In each region we have a number of training instances, shown as dots. The model’s prediction in the future is the average value associated with the training dots in a given region. So each region adds a parameter of our model we need to infer. For a given level of expected error we need at least a given number of dots in each region (just as in our original problem). Doubling the number of regions means we need to double the total number of dots to have most regions maintaining their target per-region count (in addition to using the data to pick the region boundaries).
The point is, many different types of models need training data proportional to the number of model parameters to be inferred.
Exceptions to the rule
There are classes of models that, by design, do not need a number of training instances proportional to the number of model parameters.
This is a bit technical (or “inside baseball”) compared to our earlier points. But we want to at least call out some exceptions.
The first examples are bagged models such as random forest models. These models are the sum of a great number of sub-models. Roughly one only needs an amount of data to satisfy the error arguments per-sub model, not proportional to the number of sub-models. This is because in bagged models the sub models are picked independently and the sum weights are are identical (which is why this sort of exemption doesn’t apply to boosted models). That being said: random forest models tend to need a lot of training data, as the underlying sub-models already need a lot of training data. The how data is needed rule is broken due to the fact the parameters in these models have a lot of redundancy.
The most famous super-large models are of a different structure: deep learning neural nets, such as the current large language models such as GPT4 and others. These models need an obscene amount of training data, which the large companies building these models happen to have access to. Pre-estimating how much data is needed for a given performance level is harder to work out as these models tend to be more complicated and less thoroughly characterized than linear or tree based models. However, one can plot the relation by measuring out of sample performance given different training set sizes.

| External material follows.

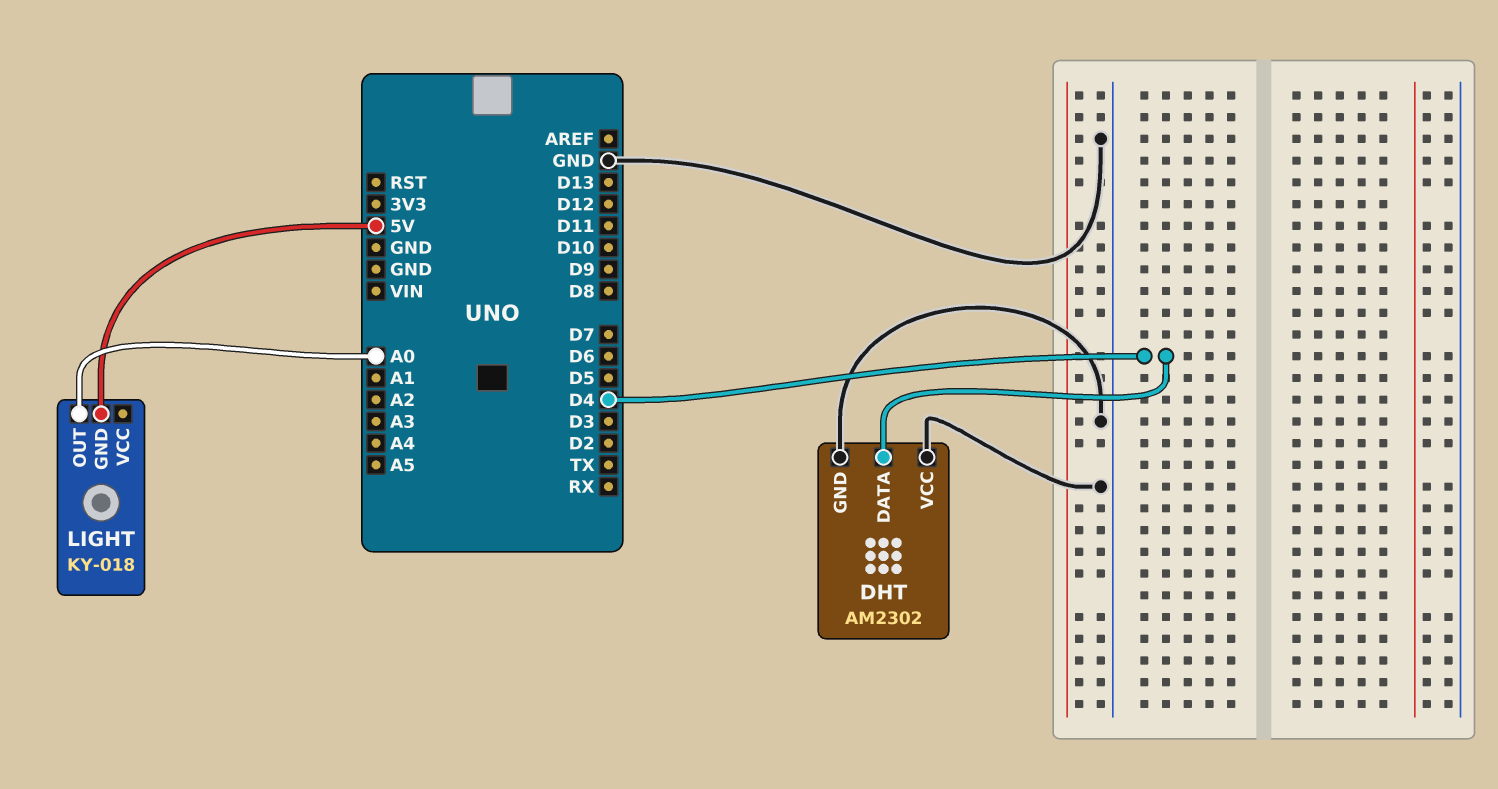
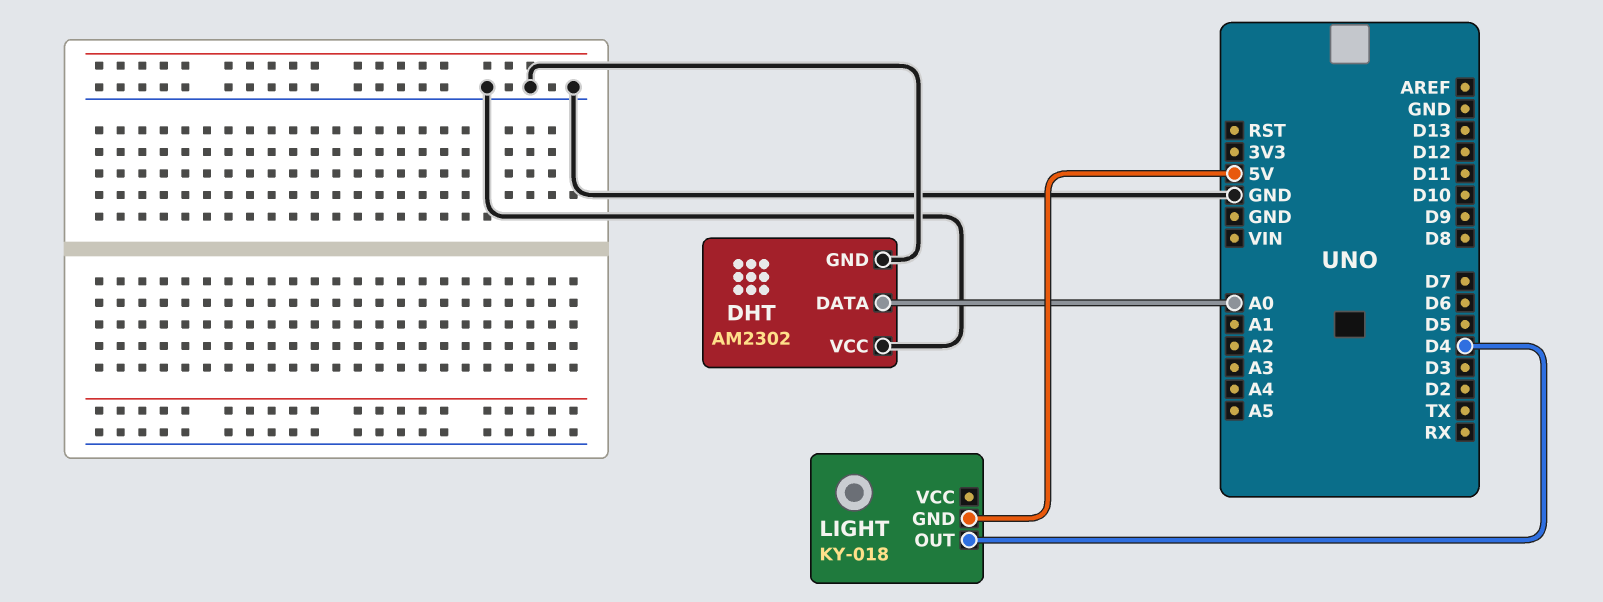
DHT pin DATA: D4 -> A0
LIGHT pin OUT: A0 -> D4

We should expect a linear relation between the number of effective parameters in the model (parameters actually doing something). This is because if the demands were much worse, statistics would have ways to fix that. And if the demands were much less, this would be loudly celebrated big news. So I presume we would see the usual: loss or criticism in natural business units tends to shrink at rate proportional to
1 / sqrt(m) (which is also the central point of PAC and VC theories).
The common question “how much training data do I need?” actually has some fairly good answers. Some of these answers include:
- More tends to be better.
- Halving error usually requires four times the data. Or: “be willing to pay
- The amount of training data needed is often proportional to the number of modeling parameters. Or: twice as many parameters usually requires twice the data.